**Given task:**
Copy every one of the lines below word for word, and leave the pictures out.
begin Input data
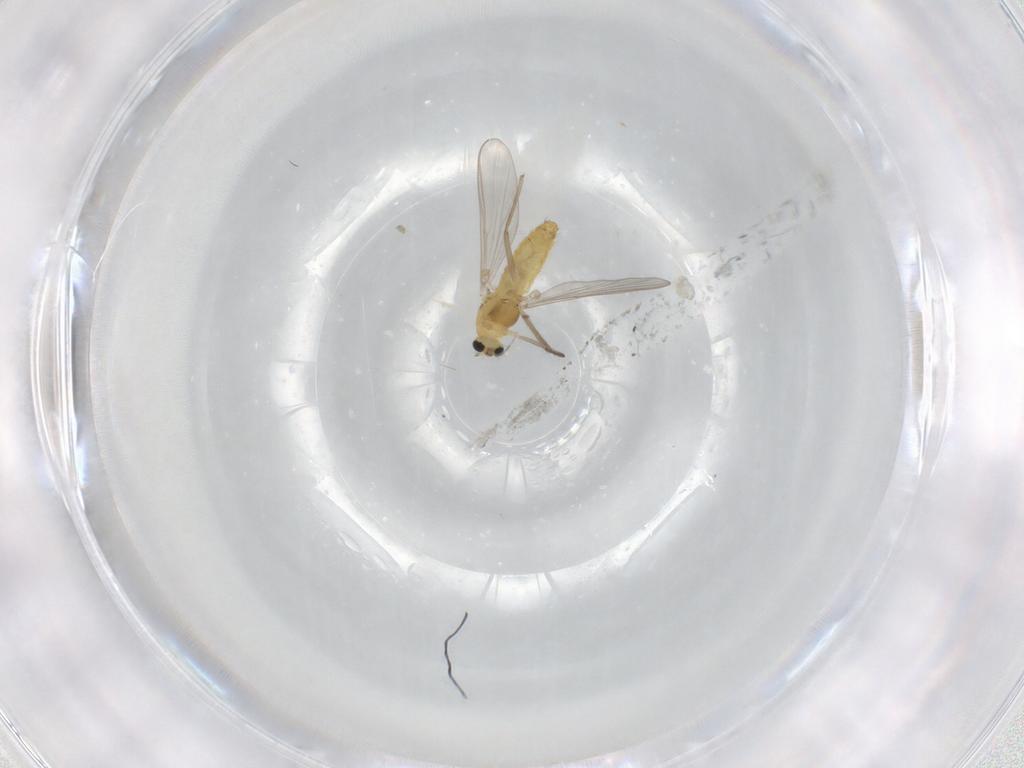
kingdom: Animalia
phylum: Arthropoda
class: Insecta
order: Diptera
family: Chironomidae
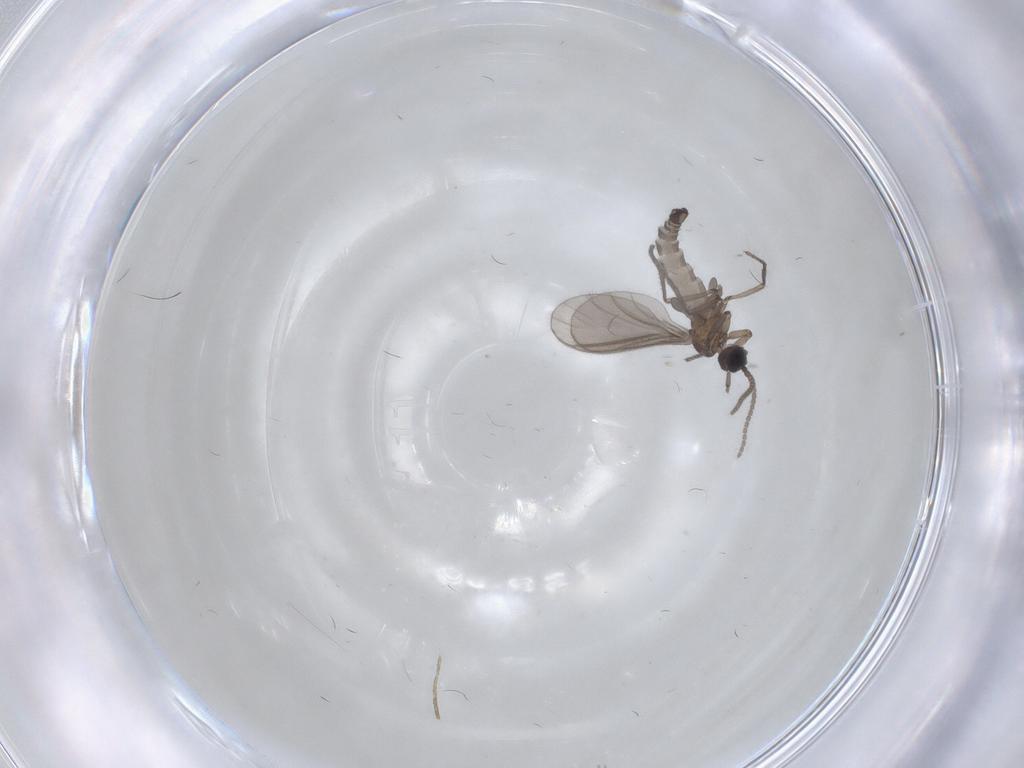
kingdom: Animalia
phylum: Arthropoda
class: Insecta
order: Diptera
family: Sciaridae
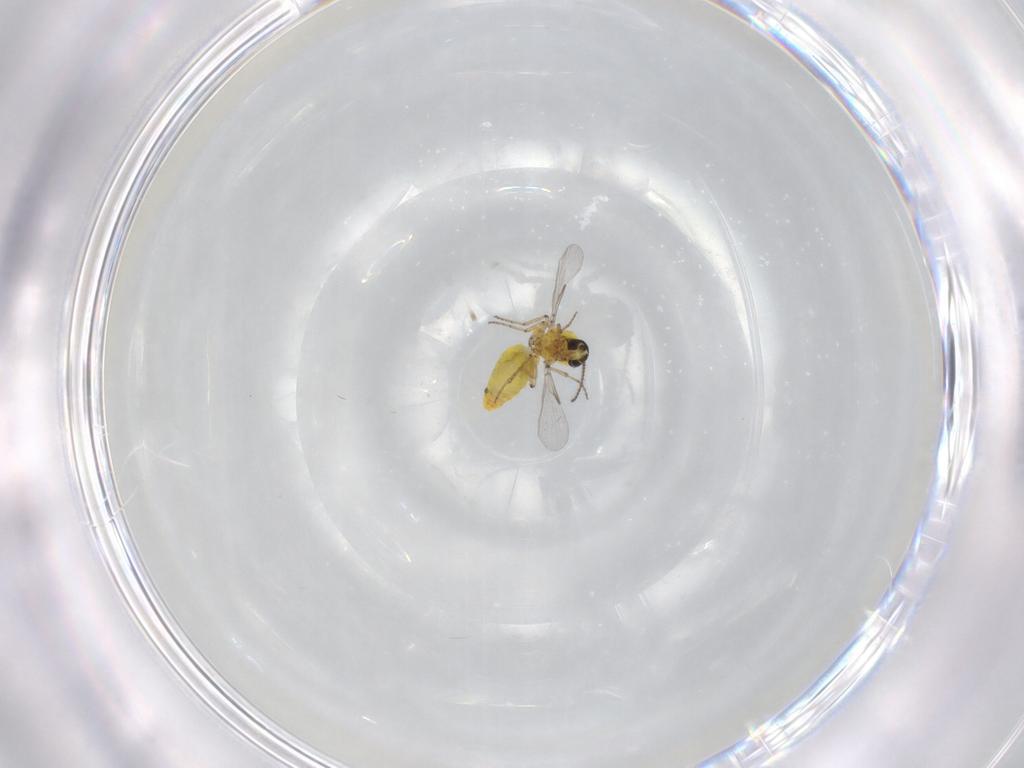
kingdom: Animalia
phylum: Arthropoda
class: Insecta
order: Diptera
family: Ceratopogonidae
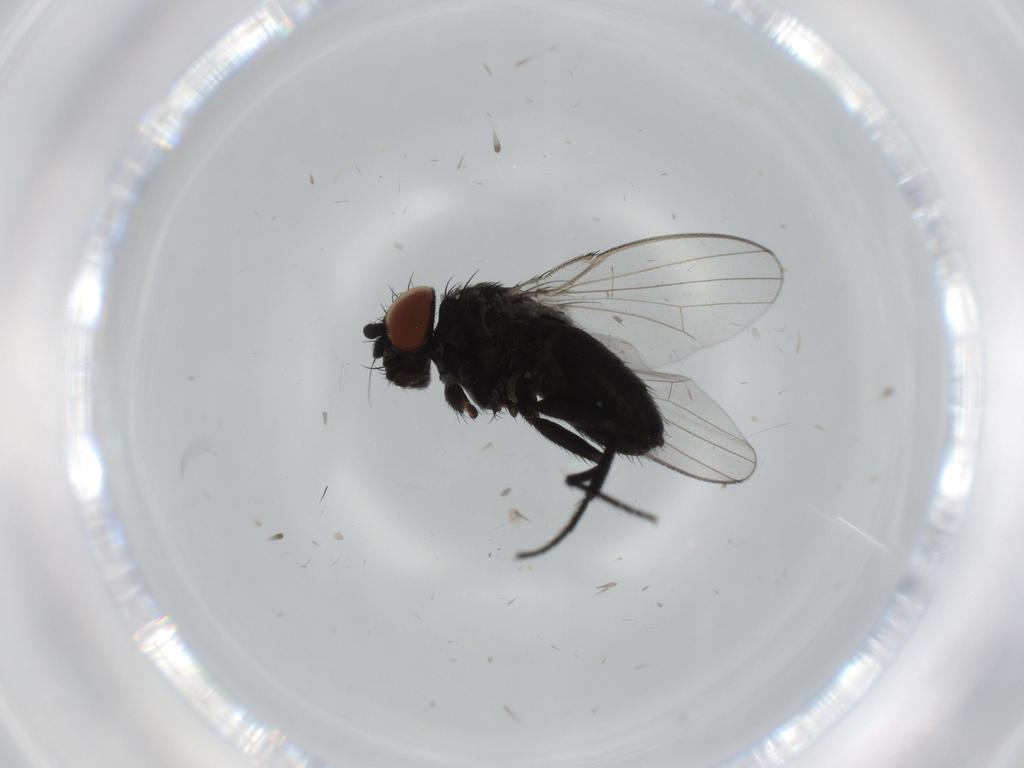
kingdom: Animalia
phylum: Arthropoda
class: Insecta
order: Diptera
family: Milichiidae
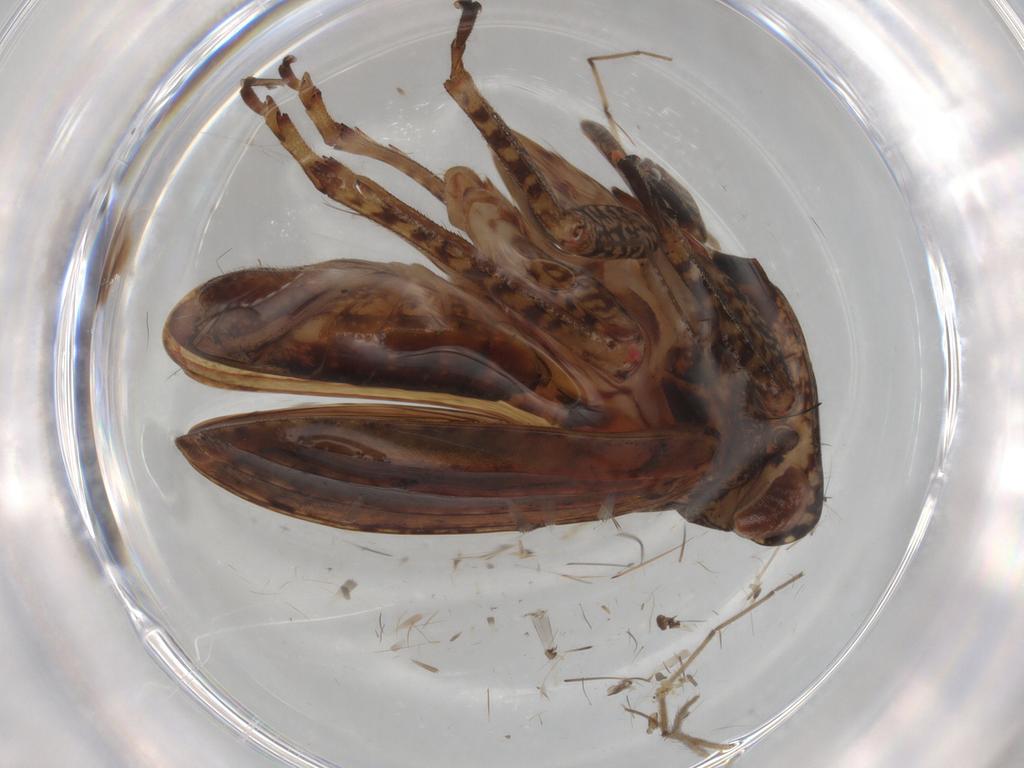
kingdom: Animalia
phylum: Arthropoda
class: Insecta
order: Hemiptera
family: Tropiduchidae
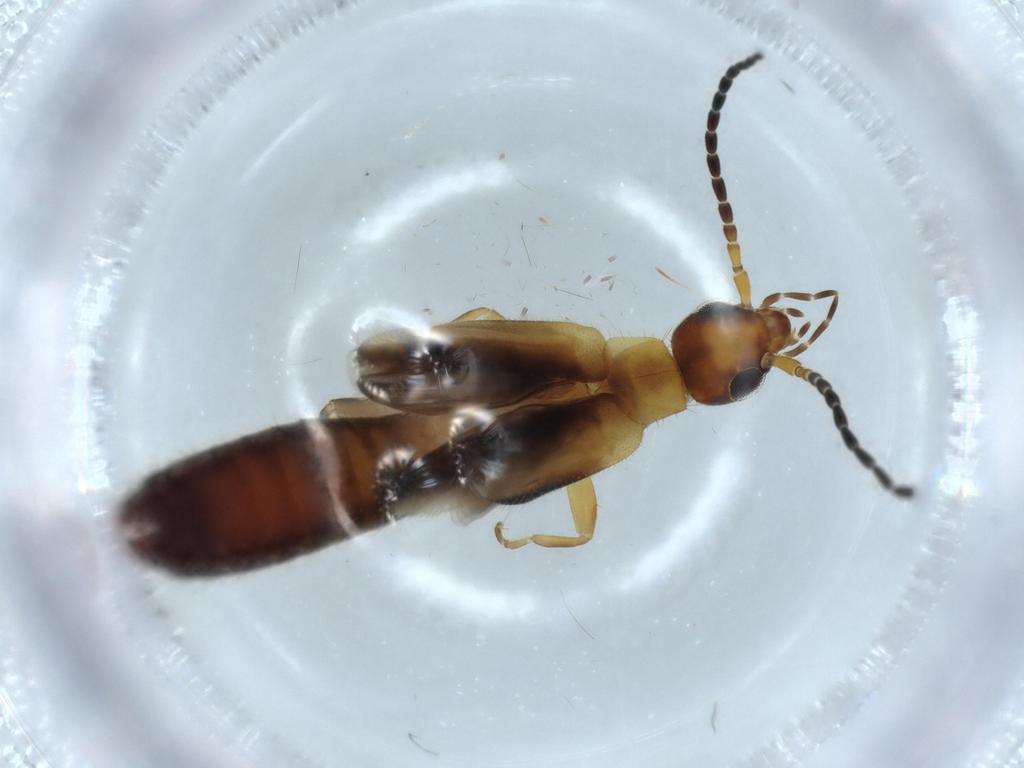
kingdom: Animalia
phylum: Arthropoda
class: Insecta
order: Dermaptera
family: Forficulidae
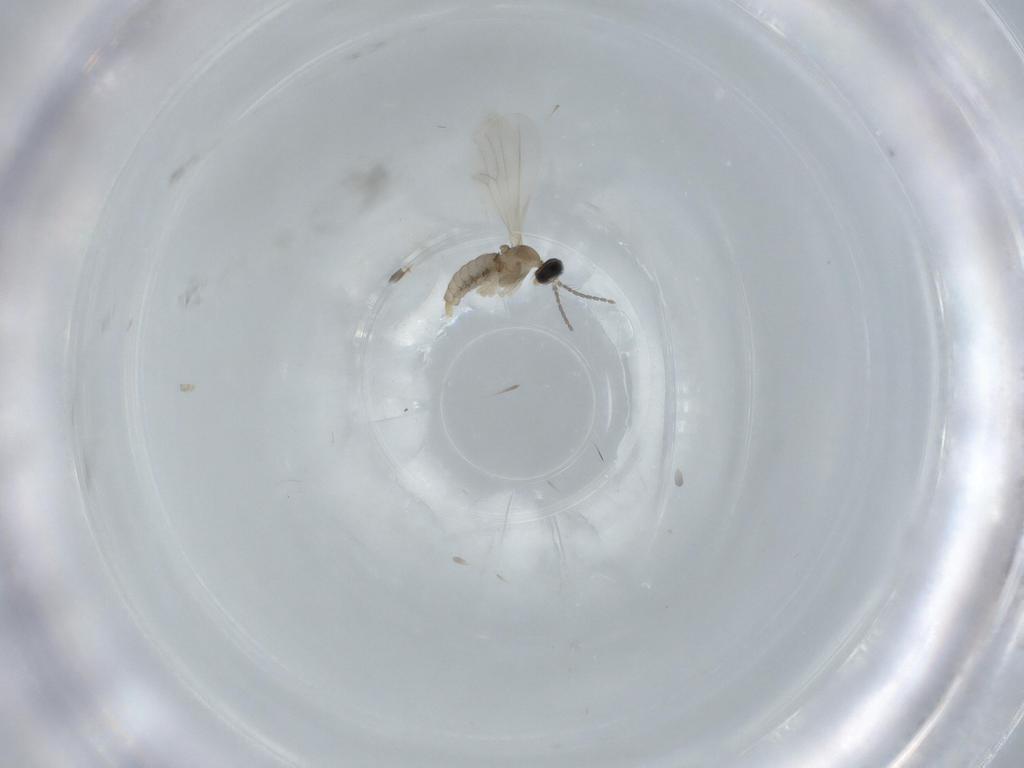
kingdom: Animalia
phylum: Arthropoda
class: Insecta
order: Diptera
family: Cecidomyiidae
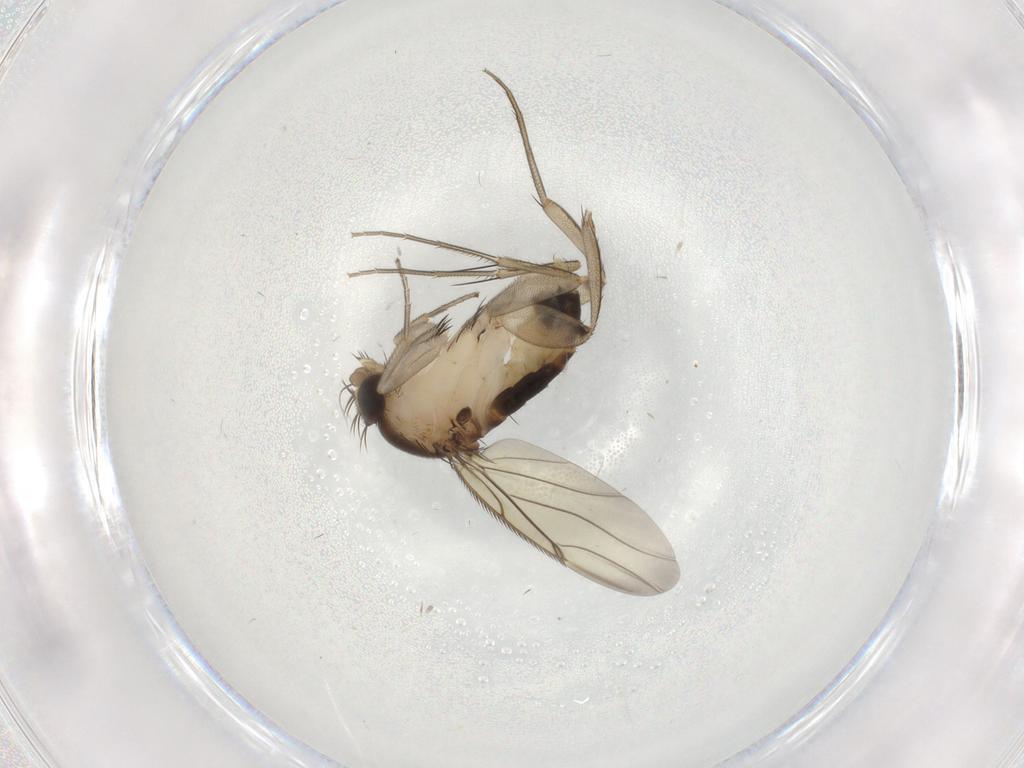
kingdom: Animalia
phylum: Arthropoda
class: Insecta
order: Diptera
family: Phoridae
end Input data
**Worked answer:**
kingdom: Animalia
phylum: Arthropoda
class: Insecta
order: Diptera
family: Chironomidae
kingdom: Animalia
phylum: Arthropoda
class: Insecta
order: Diptera
family: Sciaridae
kingdom: Animalia
phylum: Arthropoda
class: Insecta
order: Diptera
family: Ceratopogonidae
kingdom: Animalia
phylum: Arthropoda
class: Insecta
order: Diptera
family: Milichiidae
kingdom: Animalia
phylum: Arthropoda
class: Insecta
order: Hemiptera
family: Tropiduchidae
kingdom: Animalia
phylum: Arthropoda
class: Insecta
order: Dermaptera
family: Forficulidae
kingdom: Animalia
phylum: Arthropoda
class: Insecta
order: Diptera
family: Cecidomyiidae
kingdom: Animalia
phylum: Arthropoda
class: Insecta
order: Diptera
family: Phoridae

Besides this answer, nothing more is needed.